Obligation légale, signes visuels, saison idéale : tout ce qu'il faut savoir pour déclencher votre ravalement au bon moment.
L'obligation légale
À Paris, un arrêté préfectoral impose le ravalement des façades au moins une fois tous les dix ans, sous peine de mise en demeure et d'amende.

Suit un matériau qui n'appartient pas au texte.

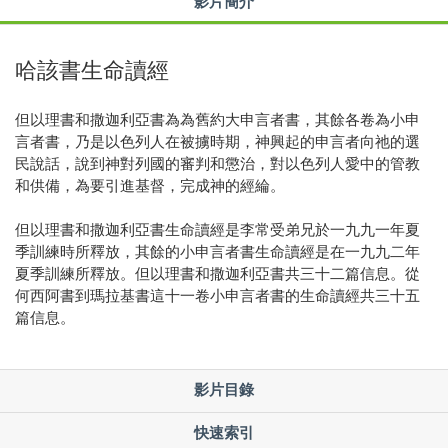
影片簡介
哈該書生命讀經
但以理書和撒迦利亞書為為舊約大申言者書，其餘各卷為小申
言者書，乃是以色列人在被擄時期，神興起的申言者向祂的選
民說話，說到神對列國的審判和懲治，對以色列人愛中的管教
和供備，為要引進基督，完成神的經綸。
但以理書和撒迦利亞書生命讀經是李常受弟兄於一九九一年夏
季訓練時所釋放，其餘的小申言者書生命讀經是在一九九二年
夏季訓練所釋放。但以理書和撒迦利亞書共三十二篇信息。從
何西阿書到瑪拉基書這十一卷小申言者書的生命讀經共三十五
篇信息。
影片目錄
快速索引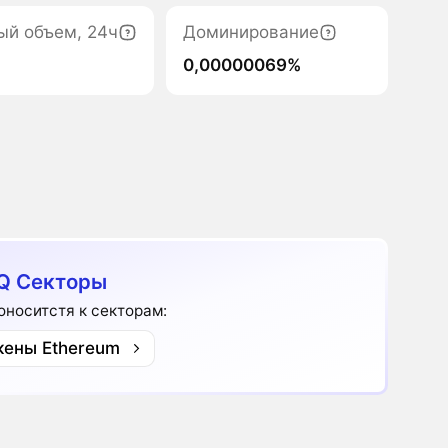
ый объем, 24ч
Доминирование
0,00000069%
Q Секторы
 оноситстя к секторам:
кены Ethereum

En dehors de Paris, la mairie peut ordonner un ravalement par arrêté, et le règlement sanitaire départemental impose de maintenir les façades en bon état de propreté et de solidité.
Pour les copropriétés, le ravalement est voté en assemblée générale ; mieux vaut anticiper le vote que subir un arrêté municipal qui impose des délais courts.
Les signes qui ne trompent pas
Un enduit qui sonne creux au poing, des fissures qui s'élargissent, des plaques qui se décollent, des taches d'humidité intérieures en regard d'une façade : ce sont les signaux d'un ravalement nécessaire, pas seulement esthétique.
Des joints de pierre creusés de plus de 2 cm, de la brique qui s'effrite ou des mousses tenaces indiquent aussi que le support se dégrade sous la surface.
La bonne saison
Printemps et automne offrent les meilleures conditions : les enduits et la chaux craignent le gel (sous 5 °C) et la canicule qui dessèche les mortiers. Anticiper sa demande de devis en hiver permet d'être dans les premiers chantiers du printemps.